Mereka saling sadar, bahwa mereka saling ditinggal pergi, itu sebabnya mereka tak saling membenci lagi.

Mereka berdua terkekeh.

"Emang lo benci sama gue?" tanya Bara.

"Iya, dikit, hampir banyak," jujur Zia sedikit terkekeh.

"Emang kenapa alesannya?" tanya Bara penasaran.

"Gue tuh nggak suka sama cowok yang suka mainin cewek, dan suka ngeremehin kata cinta yang punya makna luar biasa. Gue juga nggak suka lo yang playboy tapi cemen!" seru Zia meremehkan Bara.

"Sekarang gue lagi usaha buat ngilangin keburukan gue itu, kok," sahut Bara tersenyum.

Zia mengangguk-anggukkan kepalanya seraya menatap remeh Bara.

"Good luck! Meskipun gue yakin lo nggak berhasil," ucap Zia membuat Bara tertawa renyah.

"Zi ... kalo lo dikasih pilihan buat pilih antara jadi bulan atau bintang, lo bakalan pilih apa?" tanya Bara seraya menengadah ke atas.
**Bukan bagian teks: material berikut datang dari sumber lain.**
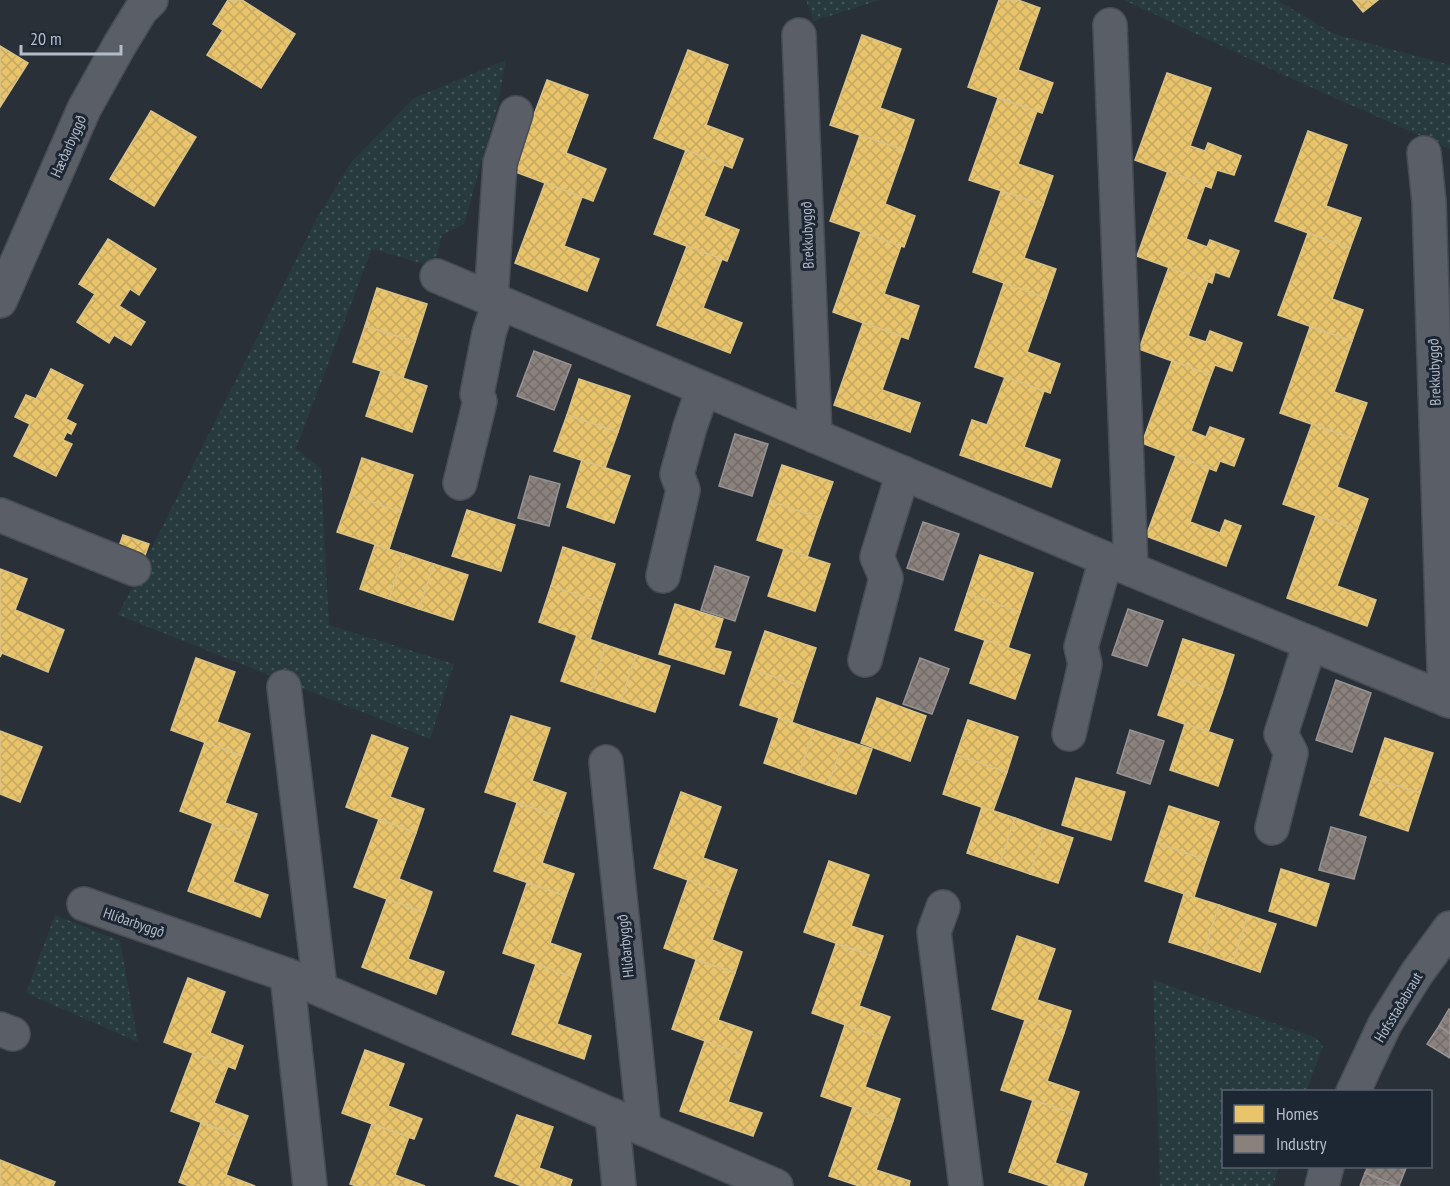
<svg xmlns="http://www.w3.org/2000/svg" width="1450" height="1186" font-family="'PT Sans Narrow',sans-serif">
  <defs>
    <pattern id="grass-dots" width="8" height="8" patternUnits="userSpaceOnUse" patternTransform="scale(1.5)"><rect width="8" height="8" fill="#273a3e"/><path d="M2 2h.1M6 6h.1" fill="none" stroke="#445559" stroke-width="1.8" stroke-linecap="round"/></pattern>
    <pattern id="homes-cross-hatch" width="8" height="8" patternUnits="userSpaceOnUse" patternTransform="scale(1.5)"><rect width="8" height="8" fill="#e9c46a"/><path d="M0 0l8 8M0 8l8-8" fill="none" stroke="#c5a861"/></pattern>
    <pattern id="industry-cross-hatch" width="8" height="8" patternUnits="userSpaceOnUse" patternTransform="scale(1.5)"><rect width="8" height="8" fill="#8a817c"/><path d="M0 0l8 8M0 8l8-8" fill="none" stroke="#716b69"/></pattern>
  </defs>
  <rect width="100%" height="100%" fill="#2a3038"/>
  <g fill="url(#grass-dots)">
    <polygon points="806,0 880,0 814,21"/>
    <polygon points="1124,0 1277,0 1334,34 1450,65 1450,149 1288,77"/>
    <polygon points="506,60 497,108 464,224 442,235 434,267 372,249 296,448 321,469 329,625 454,664 430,739 118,615 317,218 352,161 414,98"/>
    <polygon points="55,915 120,941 138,1042 26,993"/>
    <polygon points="1153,980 1316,1038 1323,1046 1306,1091 1224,1092 1224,1166 1279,1167 1273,1186 1160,1186"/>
  </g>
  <g fill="url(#homes-cross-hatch)" stroke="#d9c286" stroke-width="1.5">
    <polygon points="228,0 242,0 295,34 261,88 207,55 223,30 213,24"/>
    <polygon points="999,0 1018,0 1040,8 1018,70 1053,83 1042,113 968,87"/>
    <polygon points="1353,0 1378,0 1363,12"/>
    <polygon points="862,35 901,49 880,108 914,120 904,150 830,125"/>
    <polygon points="0,46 28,63 0,107"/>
    <polygon points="688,50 728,65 706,125 743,139 732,168 654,138"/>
    <polygon points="1167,73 1211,88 1190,146 1205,151 1208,143 1241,156 1234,175 1217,170 1211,188 1135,160"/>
    <polygon points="547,80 588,95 566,153 606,169 593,201 513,171"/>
    <polygon points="998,98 1037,111 1018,164 1053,176 1043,205 969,180"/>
    <polygon points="151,111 196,137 154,206 110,179"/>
    <polygon points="1308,131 1347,145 1326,206 1361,218 1350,248 1275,221"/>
    <polygon points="860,135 904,150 885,204 915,216 904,247 830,221"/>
    <polygon points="686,150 724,165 704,216 739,230 727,261 654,234"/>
    <polygon points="1168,171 1205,185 1186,239 1207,247 1210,240 1239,251 1229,277 1215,272 1212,283 1137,256"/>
    <polygon points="545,183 582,197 564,246 599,259 587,291 515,263"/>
    <polygon points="1001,191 1043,205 1024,258 1056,269 1046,298 973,272"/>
    <polygon points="861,232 901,246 884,294 919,306 908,339 833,312"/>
    <polygon points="1308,233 1350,248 1332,299 1363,310 1352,341 1278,315"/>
    <polygon points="108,239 156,269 139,295 130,289 119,306 145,322 131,345 114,335 109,343 77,322 95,294 79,284"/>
    <polygon points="687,246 722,259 703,308 742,323 730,353 657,325"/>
    <polygon points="1169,267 1208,281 1188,336 1206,342 1210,331 1242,343 1232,371 1215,365 1211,375 1139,349"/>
    <polygon points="1004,283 1046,298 1027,352 1060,364 1050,393 975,367"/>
    <polygon points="377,288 427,304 415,342 365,326"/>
    <polygon points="863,323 901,336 882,390 920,403 910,432 834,405"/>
    <polygon points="365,326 415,342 403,378 353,362"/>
    <polygon points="1310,327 1352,341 1334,392 1367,403 1354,439 1280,413"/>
    <polygon points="1172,361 1211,375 1191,431 1206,437 1210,427 1244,439 1234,466 1220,461 1216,471 1142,443"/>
    <polygon points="51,369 83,385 66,419 76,424 71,434 67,432 63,440 72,444 56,476 14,456 30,424 15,417 26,395 36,399"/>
    <polygon points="381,371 427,386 412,432 366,416"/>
    <polygon points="1005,377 1044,391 1024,447 1060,460 1051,487 960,455 972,420 987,425"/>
    <polygon points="579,379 630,396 618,432 567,415"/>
    <polygon points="567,415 618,432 605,468 554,451"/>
    <polygon points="1312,424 1354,439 1337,487 1368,499 1357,530 1283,504"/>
    <polygon points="1176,456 1209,468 1190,522 1220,533 1225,520 1241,526 1226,566 1146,536"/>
    <polygon points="362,458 413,475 401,512 350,495"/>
    <polygon points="582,460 630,476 614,523 567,507"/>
    <polygon points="782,465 833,482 820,518 770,501"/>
    <polygon points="350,495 401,512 389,549 337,532"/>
    <polygon points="770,501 820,518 807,557 757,540"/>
    <polygon points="467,510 515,525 501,571 452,556"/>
    <polygon points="1316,516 1357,530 1337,586 1376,600 1367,626 1287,598"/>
    <polygon points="123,535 149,544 143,561 117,552"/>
    <polygon points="375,545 404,554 389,599 360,589"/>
    <polygon points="563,547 615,564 602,603 551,586"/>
    <polygon points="784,549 830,564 815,611 768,596"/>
    <polygon points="404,554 434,564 419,609 389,599"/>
    <polygon points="980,555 1033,573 1020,612 967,594"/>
    <polygon points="434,564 468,575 453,620 419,609"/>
    <polygon points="0,569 27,579 15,610 64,630 48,672 2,653 0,657"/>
    <polygon points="551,586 602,603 590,640 539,622"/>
    <polygon points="967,594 1020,612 1008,648 955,630"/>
    <polygon points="675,604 723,619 714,648 731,652 724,674 659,654"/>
    <polygon points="765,631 816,648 803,687 752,669"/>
    <polygon points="577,635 606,645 591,691 561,681"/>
    <polygon points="1183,639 1234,655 1222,693 1171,676"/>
    <polygon points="985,640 1030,655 1015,699 970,683"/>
    <polygon points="606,645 636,655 621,701 591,691"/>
    <polygon points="636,655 670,666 655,712 621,701"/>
    <polygon points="196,658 235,672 217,722 250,734 242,756 171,730"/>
    <polygon points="752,669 803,687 792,722 740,705"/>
    <polygon points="1171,676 1222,693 1208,732 1158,715"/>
    <polygon points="877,698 926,716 910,761 861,743"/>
    <polygon points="511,716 550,728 532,781 566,793 558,816 485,792"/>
    <polygon points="779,718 814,730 799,775 764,763"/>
    <polygon points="968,720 1018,737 1007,772 956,755"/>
    <polygon points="1185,724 1233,740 1218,786 1170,770"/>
    <polygon points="814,730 844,740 828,785 799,775"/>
    <polygon points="0,731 42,747 20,802 0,794"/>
    <polygon points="372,735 408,748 390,797 424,809 416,833 346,807"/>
    <polygon points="1385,738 1433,753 1420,793 1372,778"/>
    <polygon points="844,740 872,749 856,794 828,785"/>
    <polygon points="205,742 242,756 225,803 257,814 249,837 180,811"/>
    <polygon points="956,755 1007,772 993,811 943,794"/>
    <polygon points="1076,778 1125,792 1111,840 1062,825"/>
    <polygon points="1372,778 1420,793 1408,831 1360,815"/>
    <polygon points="681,792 721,807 703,858 737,870 728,894 654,868"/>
    <polygon points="517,803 558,816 542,863 574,874 566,896 494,871"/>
    <polygon points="1169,806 1219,822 1206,860 1157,843"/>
    <polygon points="982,807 1015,818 1000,864 967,853"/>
    <polygon points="1015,818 1045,829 1030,874 1000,864"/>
    <polygon points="379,819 416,833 399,879 432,892 425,913 354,887"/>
    <polygon points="213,823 249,837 233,882 268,895 260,917 188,891"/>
    <polygon points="1045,829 1073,838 1058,883 1030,874"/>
    <polygon points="1157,843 1206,860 1194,897 1145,881"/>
    <polygon points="829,861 869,875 851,926 883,936 876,957 804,932"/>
    <polygon points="1281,869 1329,884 1316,926 1269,911"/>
    <polygon points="688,880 728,894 712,940 742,952 735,973 664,948"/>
    <polygon points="527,883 566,896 550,943 581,954 573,977 503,953"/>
    <polygon points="1184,894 1219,905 1204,953 1169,942"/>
    <polygon points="387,899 425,913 408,959 444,972 436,994 362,967"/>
    <polygon points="1219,905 1248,915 1233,963 1204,953"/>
    <polygon points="1248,915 1276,924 1260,972 1233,963"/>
    <polygon points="1017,936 1055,949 1037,1000 1071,1011 1064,1033 992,1009"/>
    <polygon points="836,944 876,957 859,1006 890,1017 882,1038 812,1013"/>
    <polygon points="696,960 735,973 718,1020 752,1032 744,1055 672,1029"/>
    <polygon points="536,964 573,977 557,1024 591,1036 584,1059 512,1034"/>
    <polygon points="188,978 225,992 210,1033 243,1046 235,1069 164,1042"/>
    <polygon points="1025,1020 1064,1033 1047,1081 1079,1092 1072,1113 1001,1090"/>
    <polygon points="845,1025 882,1038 865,1087 900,1099 893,1121 821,1096"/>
    <polygon points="705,1041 744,1055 728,1102 762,1113 753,1136 680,1111"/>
    <polygon points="365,1050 404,1064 388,1106 422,1119 414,1139 342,1113"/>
    <polygon points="193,1053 228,1066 214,1103 248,1116 240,1137 171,1111"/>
    <polygon points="1033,1100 1072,1113 1055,1163 1087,1174 1083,1186 1051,1186 1009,1172"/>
    <polygon points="853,1107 893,1121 876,1170 910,1181 909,1186 859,1186 829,1176"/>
    <polygon points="517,1115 553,1127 539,1168 572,1180 570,1186 522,1186 495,1176"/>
    <polygon points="201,1123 240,1137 226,1175 255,1186 189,1186 179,1182"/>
    <polygon points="372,1124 409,1137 395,1175 425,1186 357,1186 350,1184"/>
    <polygon points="0,1160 55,1182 53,1186 0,1186"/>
  </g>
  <g fill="url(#industry-cross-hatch)" stroke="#979393" stroke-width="1.5">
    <polygon points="534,351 571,365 554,410 517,396"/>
    <polygon points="735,434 768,444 752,496 719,486"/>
    <polygon points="530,476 560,484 549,526 518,518"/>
    <polygon points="923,522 959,534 943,580 907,568"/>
    <polygon points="715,566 749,577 735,621 701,610"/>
    <polygon points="1128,609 1163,621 1147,666 1112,655"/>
    <polygon points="920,658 949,669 932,714 903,704"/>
    <polygon points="1336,680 1371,693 1352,752 1316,740"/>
    <polygon points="1130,730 1164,741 1150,784 1117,773"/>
    <polygon points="1331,827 1366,837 1354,879 1319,870"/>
    <polygon points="1449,1009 1450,1010 1450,1034 1439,1026"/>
    <polygon points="1439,1026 1450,1034 1450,1058 1427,1044"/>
    <polygon points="1368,1166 1403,1166 1406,1168 1399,1186 1397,1186 1365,1173"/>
    <polygon points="1365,1173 1397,1186 1360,1186"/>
  </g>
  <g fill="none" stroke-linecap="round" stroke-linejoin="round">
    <g stroke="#484c53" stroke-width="36">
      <g id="minor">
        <polyline points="1110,25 1131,569"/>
        <polyline points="799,35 815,436"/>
        <polyline points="1424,153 1429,202 1445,699"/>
        <polyline points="437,276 1106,559 1450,701"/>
        <polyline points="491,299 500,163 516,113"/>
        <polyline points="0,301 84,109 119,46 141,10 151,0"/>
        <polyline points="460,483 480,401 477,394 489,333 499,302"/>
        <polyline points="0,515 134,569"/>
        <polyline points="663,576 683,490 677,474 690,427 703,389"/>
        <polyline points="865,660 886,578 877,557 903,473"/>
        <polyline points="284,687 320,988"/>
        <polyline points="1069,734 1085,664 1081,647 1106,559"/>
        <polyline points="606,762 644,1129"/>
        <polyline points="1272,828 1291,753 1281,734 1310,643"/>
        <polyline points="84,904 287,975 776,1186"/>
        <polyline points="943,907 934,932 966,1186"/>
        <polyline points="287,975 310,1186"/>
        <polyline points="0,1029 13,1034"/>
        <polyline points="1353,1092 1385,1024 1417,973 1450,928"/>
        <polyline points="612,1115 619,1186"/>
        <polyline points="1322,1186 1327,1166"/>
      </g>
    </g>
    <use href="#minor" stroke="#5a5e66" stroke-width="33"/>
  </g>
  <g text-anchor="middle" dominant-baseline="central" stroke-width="6" stroke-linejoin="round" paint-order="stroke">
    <g font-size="15" fill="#b4bcc9" stroke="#1d2633">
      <text transform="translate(68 146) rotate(-66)">Hæðarbyggð</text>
      <text transform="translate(807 235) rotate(-92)">Brekkubyggð</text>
      <text transform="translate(1434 372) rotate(-92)">Brekkubyggð</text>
      <text transform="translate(134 922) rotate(19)">Hlíðarbyggð</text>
      <text transform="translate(625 946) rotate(-96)">Hlíðarbyggð</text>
      <text transform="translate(1398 1007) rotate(-59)">Hofsstaðabraut</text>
    </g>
  </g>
  <rect x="1222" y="1090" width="210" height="78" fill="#1d2633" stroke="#59626f" stroke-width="1.5"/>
  <rect x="1234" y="1105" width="30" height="18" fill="#e9c46a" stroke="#59626f" stroke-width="1.5"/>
  <text x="1276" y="1120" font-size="18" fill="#b4bcc9">Homes</text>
  <rect x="1234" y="1135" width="30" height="18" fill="#8a817c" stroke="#59626f" stroke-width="1.5"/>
  <text x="1276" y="1150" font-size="18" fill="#b4bcc9">Industry</text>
  <path d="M21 45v9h100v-9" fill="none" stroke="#b4bcc9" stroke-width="3"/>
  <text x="30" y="45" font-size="18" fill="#b4bcc9" stroke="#1d2633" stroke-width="4.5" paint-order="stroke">20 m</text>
</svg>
Zia berfikir sejenak, kemudian menengadahkan kepalanya ke atas.

"Gue milih jadi langit," sahut Zia tak memilih satu pun diantara pilihan yang Bara tujukan.

"Ck! Kenapa milihnya langit, geblek!" sengit Bara melirik Zia sekilas.

"Kalo gue milih bintang, berarti gue ada banyak, dong. Gue 'kan limited edition, jadi nggak mungkin gue sebanyak bintang-bintang itu, lah," sahut Zia membuat Bara memutar kedua bola matanya malas.

Bara mendengkus pelan. "Yaudah, lo milih bulan aja, dia 'kan cuman ada satu," ucap Bara memberi saran.

Zia menggeleng. "Kalo gue milih bulan, berarti gue bukan cewek kuat, dong. Bulan bersinar terang 'kan karna bantuan cahaya dari matahari dan bintang. Ibarat jika mereka manusia, bulan selalu bergantung dengan matahari dan bintang, bulan yang selalu membutuhkan kekuatan agar dirinya bisa kuat untuk menjalani setiap malam-malam yang berat buat dilaluinya. Dan gue, nggak boleh lemah meski nggak ada yang ngasih kekuatan buat gue,"

Bara terdiam sejenak. "Yaudah, lo jadi matahari aja, dia 'kan kuat dengan cahayanya sendiri," sahut Bara menyarankan lagi.

Zia kembali menggeleng. "Matahari emang kuat, tapi kalo gue jadi matahari, gue nggak akan hadir di malam hari, dong. Itu ibarat gue selalu pergi disaat gulita datang. Gue 'kan pengennya selalu ada disetiap keadaan, biar gue juga bisa ngerasain gimana berada dititik terendah, dan gimana rasanya berada dititik tertinggi," jelas Zia membuat Bara terdiam sejenak, sedikit menyaring ucapan dari Zia.

"Dan akhirnya gue bakal pilih langit, yang selalu ada disegala kondisi, yang selalu menjadi dasar indahnya langit malam dengan semua bintang dan bulan, yang selalu menjadi dasar cerahnya siang dengan warnanya yang melengkapi keindahan, dan yang sesekali rela tertutup awan hitam yang akhirnya mengguyurkan hujan," jelas Zia tersenyum.

Bara masih terdiam, sebenarnya akan lebih banyak definisi dan pendapat-pendapat tersendiri dari sekian banyak manusia di bumi. Mereka bebas memilih pilihannya sendiri dengan definisinya masing masing, terutama Zia yang dengan pendapat dan definisinya sendiri. Bagi Bara cuku masuk akal, tapi ....

"Kalo lo, bakalan pilih yang mana, Kak?" tanya Zia cepat.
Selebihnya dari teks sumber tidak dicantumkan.